Intriguingly, a group of undergrads at Princeton were able to build a quick and dirty fake news classifier during a 36 hour hackathon. It is possible these Princeton students a set of once-in-a-generation geniuses. Or, perhaps, fake news is actually tractable as a problem using existing techniques Facebook already has in house.

2. Facebook Does Not Want To Address The Problem?
Facebook's CEO recently posted that 99% of news post on Facebook are not fake (see below for chart of Facebook user engagement with fake versus non-fake news). Facebook has also been under fire by the right for its "liberal bias". This prompted Facebook to hold a meeting with leading conservative members of the GOP to discuss its newsfeed and how to play a non-partisan role in content.

Fake news is not a partisan issue. It is about ensuring that people are helped to understand what is real and what are lies. A lack of willingness to tackle the issue of fake news is a willingness to accept a lack of truth in our society at mass scale.
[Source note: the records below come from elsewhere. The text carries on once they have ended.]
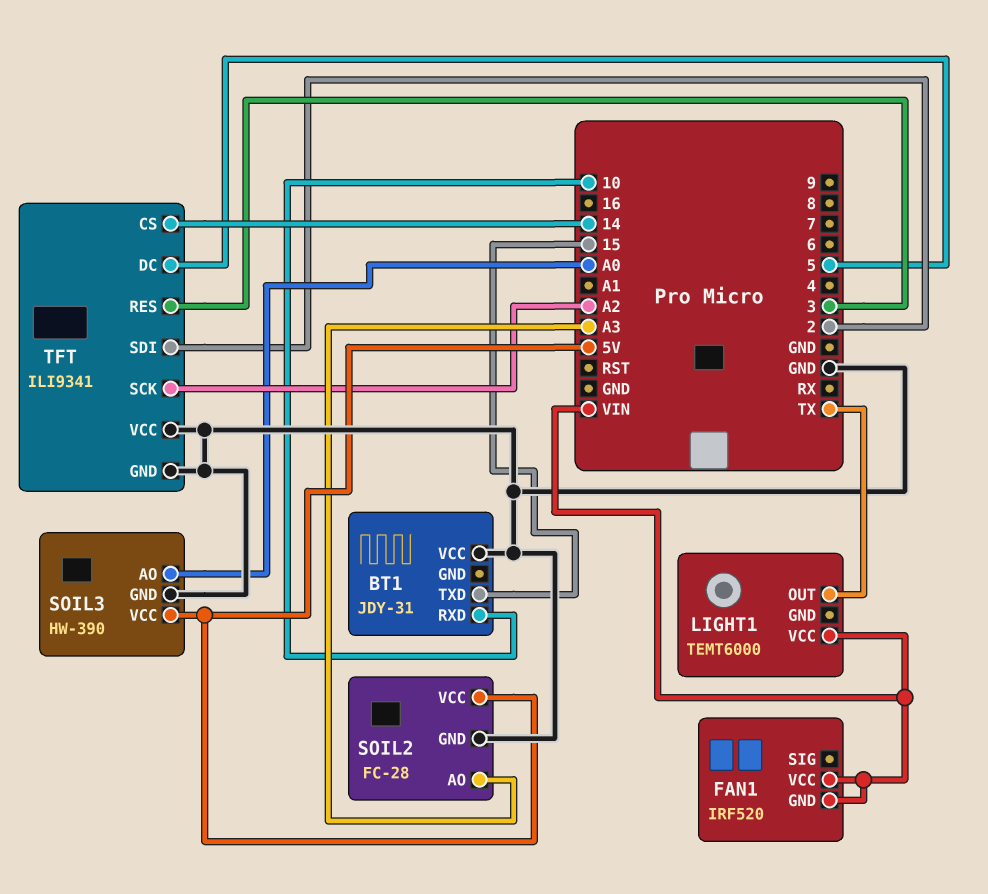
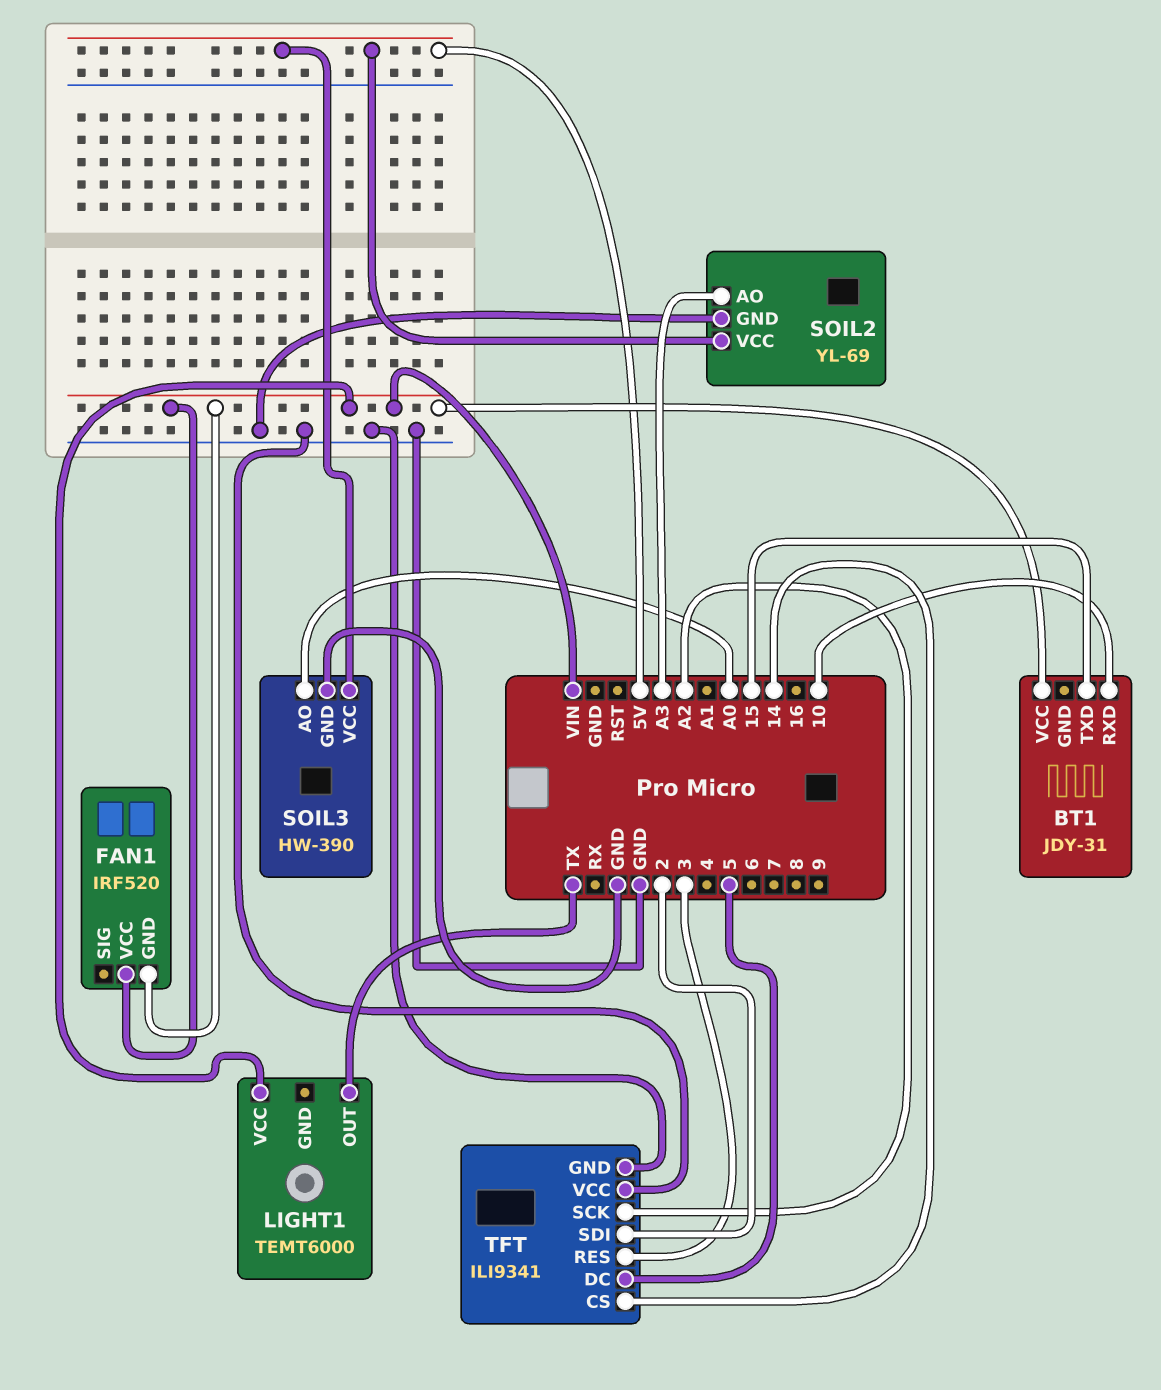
BT1 pin VCC: GND -> VIN
SOIL2: FC-28 -> YL-69

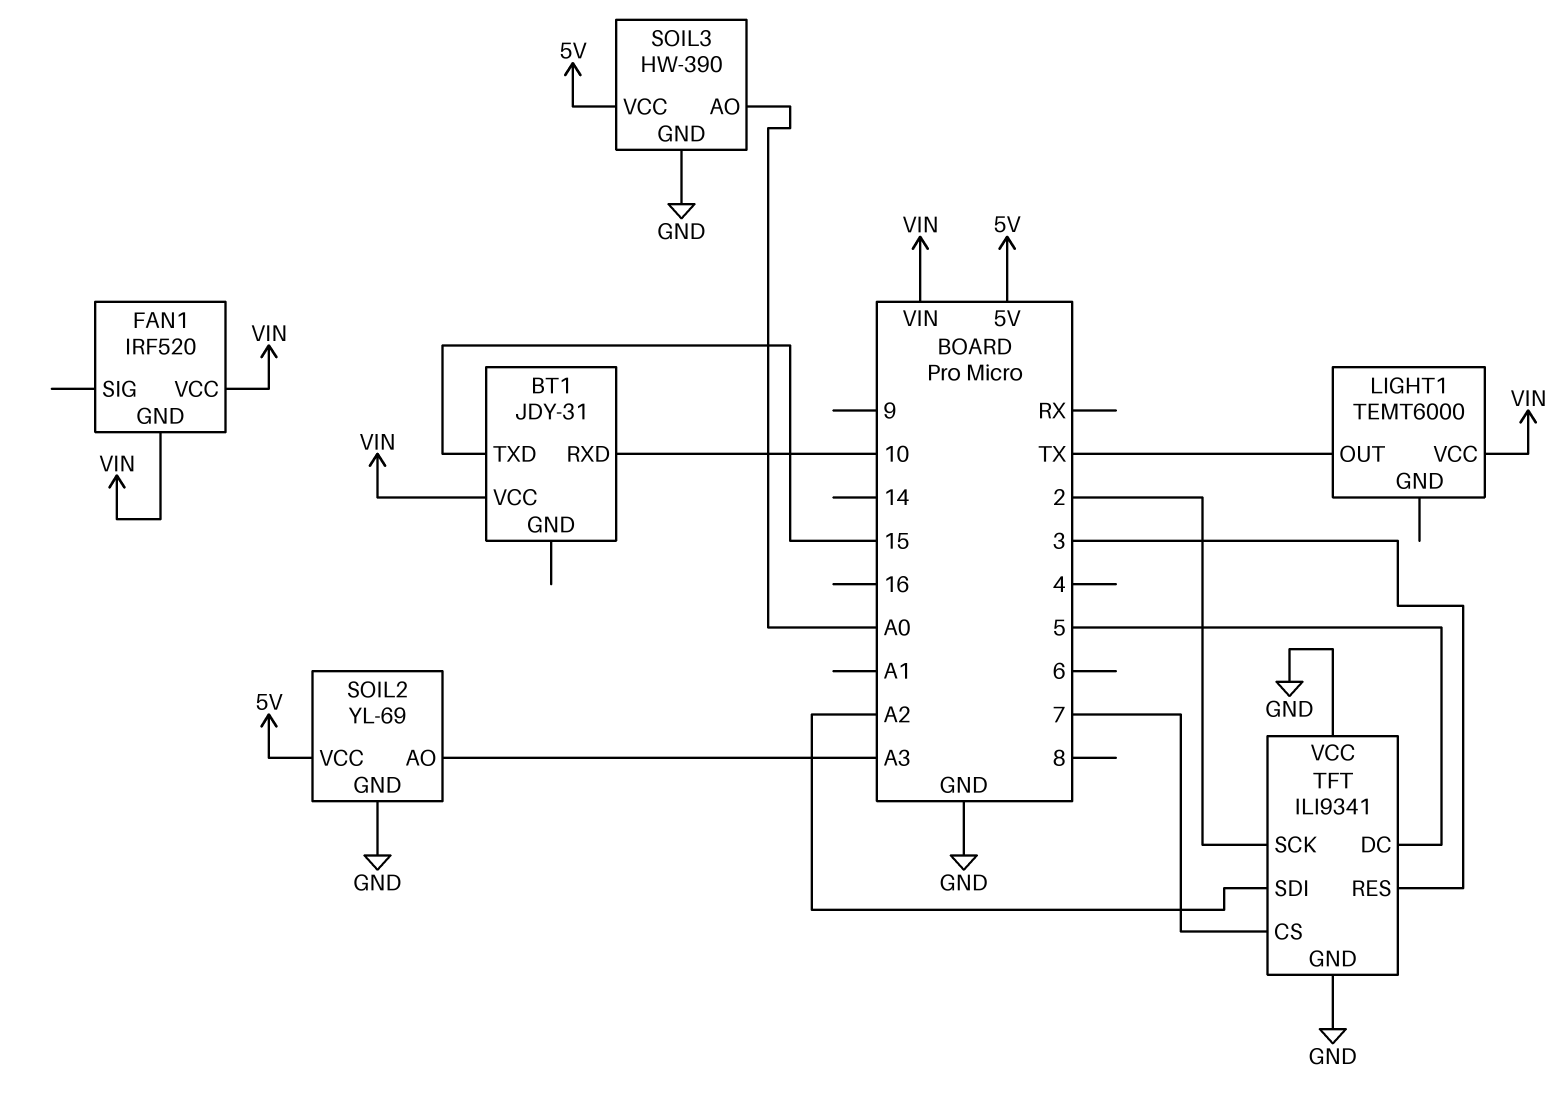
TFT pin CS: 14 -> 7
TFT pin SCK: A2 -> 2
TFT pin SDI: 2 -> A2

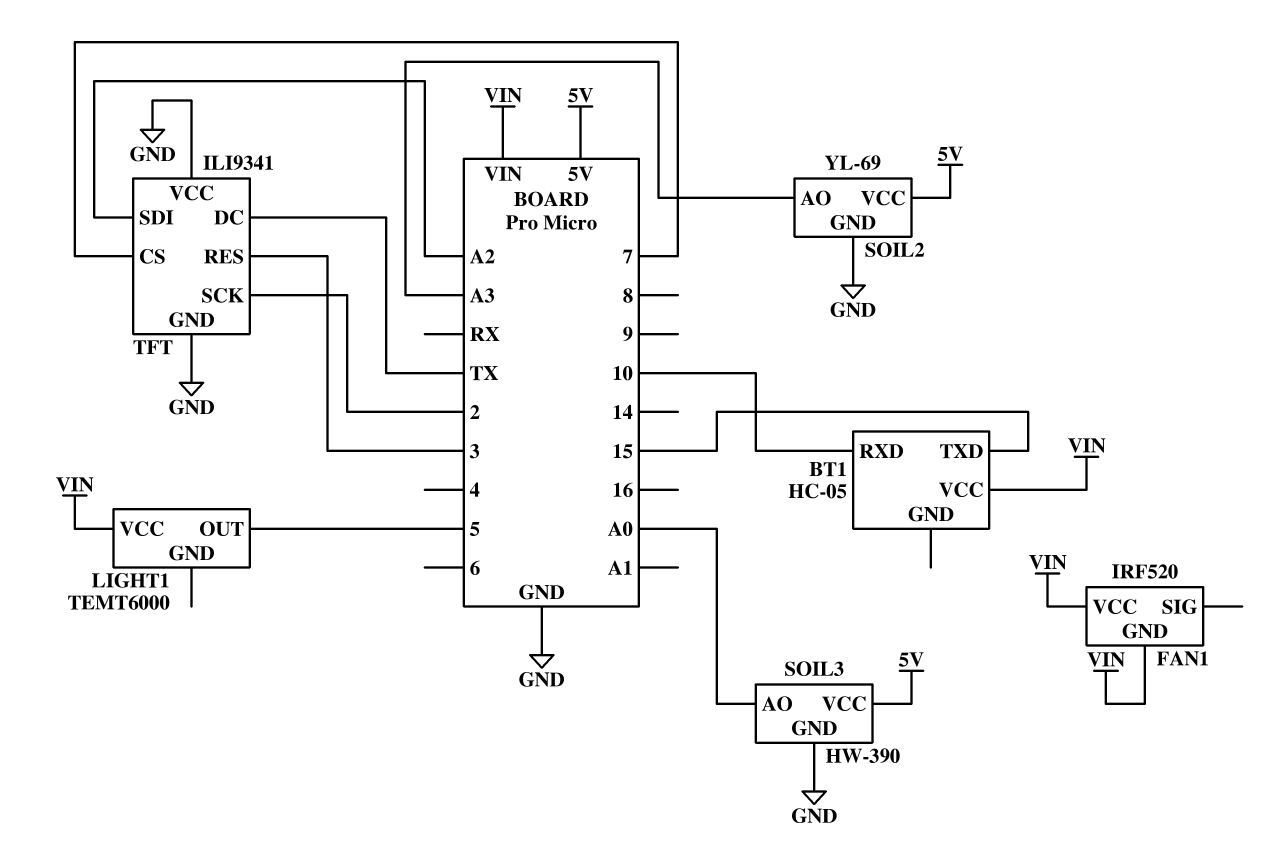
BT1: JDY-31 -> HC-05
LIGHT1 pin OUT: TX -> 5
TFT pin DC: 5 -> TX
Other Companies You Can Work At Instead Of Facebook
Great engineers want to work with other great engineers. If Facebook lacks the talent to address the fake news problem, do you really want to join an organization so poor at machine learning? Alternatively, if Facebook simply lacks the will to address this issue, it might be something worth taking into account as well. A number of talented engineers are also immigrants - a group much maligned in fake news posts. If you are a talented machine learning or AI engineer, there are a number of companies you can work at instead of Facebook. Some potential ideas:
  • Google. Lots of amazing Machine learning problems across search, ads, AGI, virtual assistants, etc.
  • Uber. Work on intelligent routing and optimization, self driving cars, and other technologies.
  • Microsoft. Microsoft is working on applying machine learning to health care problems like cancer.
  • Tesla. Self-driving cars.
  • Wish. Large scale commerce platform powered by data analytics and ML.
  • Stripe. Payment fraud and other areas that power our global payments infrastructure.
  • Netflix. Media recommendations.
  • Apple. While less known for machine learning, Apple has been applying it to areas around privacy as well as apps like Siri.
  • Amazon. Amazon has been doing cool things in voice recognition technology with Alexa/Echo. In addition, I would not be surprised if AWS extended its efforts around GPU clusters as well.
  • Dozens of AI startups. There are lots of Deep Learning, AI, and ML companies that have been funded recently. There are lots of cool things for you to work on instead.
If you work on machine learning or data science and want to work somewhere other then Facebook - feel free to drop me a line. I am happy to refer you to a few dozen companies as alternatives.

[1] Exact quote from Zuckerberg is:
"This is an area where I believe we must proceed very carefully though. Identifying the "truth" is complicated. While some hoaxes can be completely debunked, a greater amount of content, including from mainstream sources, often gets the basic idea right but some details wrong or omitted. An even greater volume of stories express an opinion that many will disagree with and flag as incorrect even when factual. I am confident we can find ways for our community to tell us what content is most meaningful, but I believe we must be extremely cautious about becoming arbiters of truth ourselves."

This "grey area" argument is made all the time. Yet machine learning classifiers work incredibly well for porn and other areas that have lots of grey. Similarly, getting rid of the 80% easy to spot, most egregious stuff is a good starting point. This argument strikes me as a red herring.

[1] "Fake news" is a nice way to say lies and propaganda.